Einen Augenblick überlege ich, ob ich mich mit ihm streiten soll. Ich beschließe, es nicht zu tun. Das hier sind immerhin meine Flitterwochen. Flittertage. Flitter-verlängertes-Wochenende. Die Familienfehde kann auch bis zu unserer Rückkehr warten. Und so lange werde ich mir Mühe geben, die Welt mit den Augen einer frischgebackenen Lichtenberg zu sehen.

»Laß uns mal die Suite inspizieren«, schlage ich nach einer Weile Arno-Gucken vor und nehme Moritz bei der Hand. Gemeinsam machen wir uns auf Wanderschaft. Angesichts der goldenen Armaturen im Bad und der teuren Gemälde, die in jedem Zimmer hängen, kommt selbst Moritz ins Staunen. Aber das Allerschönste ist das riesige Himmelbett im Schlafzimmer, das mit strahlendweißer Bettwäsche bezogen ist. Kichernd ziehe ich Moritz hinter mir her, und wir lassen uns auf die weichen Kissen fallen.

»So ist es schön«, seufzt Moritz, während er in meinem Arm liegt und ich ihm den Kopf kraule. »So könnte ich die nächsten drei Tage liegen bleiben.«

»Kommt nicht in Frage«, stelle ich fest und springe wieder auf, ich kann nicht still sitzen bleiben. In einer Ecke des Schlafzimmers stehen zwei Stühle und ein kleiner Bistrotisch, darauf ein Obstkorb und eine Flasche Champagner. Wahrscheinlich eine Aufmerksamkeit des Hauses. Ich nehme die Champagner-Flasche und entdecke daran eine Karte. »Sieh mal«, sage ich zu Moritz und halte die Karte hoch. Er steht auf und kommt zu mir.

»Was ist denn das?« fragt er, umarmt mich von hinten und fängt an, die Karte vorzulesen, die ich ihm unter die Nase halte.
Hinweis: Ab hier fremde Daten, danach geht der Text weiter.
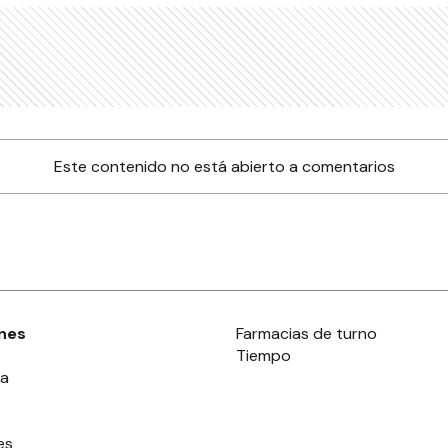
Este contenido no está abierto a comentarios
nes
Farmacias de turno
Tiempo
ia
es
»Liebe Charlotta, lieber Moritz! Wir wünschen euch einen prickelnden Start in euren Honeymoon. Eure Freunde Isa, Dirk, Heike, Babette, Julie und David.« Er legt die Karte zurück in den Korb. »Wie nett«, stellt er fest, »da haben sich unsere Freunde wohl zusammengetan.«

»Ja«, stelle ich fest und muß wieder daran denken, daß ich offensichtlich mit Isabell von der Mark in diesem Leben ganz dicke bin. Na, gibt Schlimmeres. Zum Beispiel … »Tim!« entfährt es mir. Ich habe Tim komplett vergessen! Da heirate ich und denke nicht eine einzige Sekunde an meinen allerbesten Freund!
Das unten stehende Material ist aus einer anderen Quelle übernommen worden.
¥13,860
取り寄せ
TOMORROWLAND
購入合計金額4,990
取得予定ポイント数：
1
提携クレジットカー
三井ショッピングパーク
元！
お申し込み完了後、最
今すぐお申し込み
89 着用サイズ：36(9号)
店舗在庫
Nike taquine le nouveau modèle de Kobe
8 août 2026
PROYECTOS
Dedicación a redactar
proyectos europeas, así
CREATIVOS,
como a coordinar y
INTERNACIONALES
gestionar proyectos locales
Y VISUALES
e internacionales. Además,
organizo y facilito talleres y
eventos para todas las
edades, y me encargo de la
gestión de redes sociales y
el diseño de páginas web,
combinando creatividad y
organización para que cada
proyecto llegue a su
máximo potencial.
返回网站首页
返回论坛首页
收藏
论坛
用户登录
»Ich verstehe überhaupt nicht, warum du diesen Tim jetzt unbedingt von Florenz aus anrufen mußt. In drei Tagen sind wir doch schon wieder zu Hause!« Moritz beobachtet verständnislos, wie ich auf der Tastatur unseres Zimmertelefons herumhacke.

»Pronto? Pronto?« brülle ich der italienischen Signora, die sich am anderen Ende der Leitung meldet, entgegen. »Tim war noch nicht einmal auf unserer Hochzeit«, erkläre ich ihm zwischen meinen einzelnen Prontos. »Vielleicht weiß er gar nicht, daß ich geheiratet habe, ich muß ihm doch wenigstens Bescheid sagen, und …«

»Wenn er so ein guter Freund ist, wird er ja wohl mitbekommen haben, daß du heiratest.«

»Du verstehst das nicht.« Und ich habe auch keine Ahnung, wie ich es ihm erklären soll.
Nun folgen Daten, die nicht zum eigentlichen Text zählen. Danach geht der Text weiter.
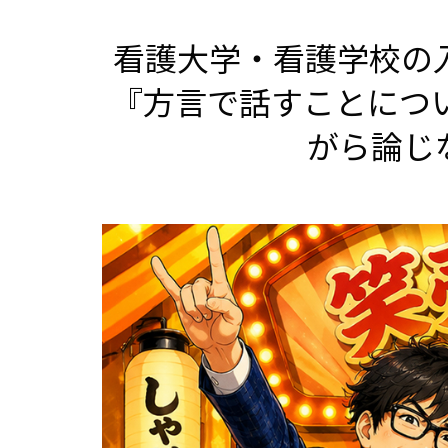
看護大学・看護学校の入
『方言で話すことにつ
がら論じ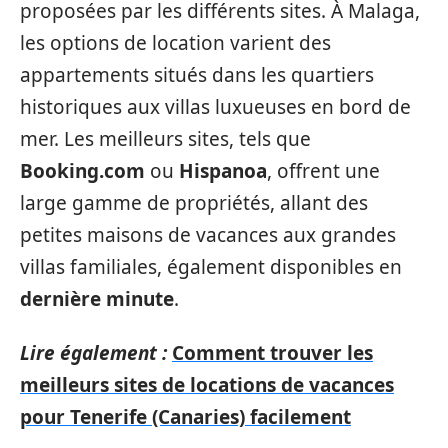
proposées par les différents sites. À Malaga,
les options de location varient des
appartements situés dans les quartiers
historiques aux villas luxueuses en bord de
mer. Les meilleurs sites, tels que
Booking.com
ou
Hispanoa
, offrent une
large gamme de propriétés, allant des
petites maisons de vacances aux grandes
villas familiales, également disponibles en
dernière minute
.
Lire également :
Comment trouver les
meilleurs sites de locations de vacances
pour Tenerife (Canaries) facilement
»Ich verstehe in der Tat nicht, warum meine Frau auf der Hochzeitsreise panisch versucht, einen anderen Mann anzurufen.« Gut, da hätte so manch anderer vielleicht auch Erklärungsbedarf. Ich kapituliere und lasse den Telefonhörer sinken.

»Du hast recht«, sage ich und setze mein schönstes frischvermähltes Lächeln auf. »Wir sind ja bald wieder zu Hause, bis dahin kann es warten. Und jetzt laß uns raus, die Stadt erkunden.« Ich nehme ihn bei der Hand und will ihn hinter mir herziehen. Aber Moritz hält mich zurück. Er hat schon wieder dieses Kanarienvogel-Grinsen drauf.

»Zuerst begeben wir uns auf eine andere Erkundigungstour.« Mal sehen, was das alte Himmelbett so aushält!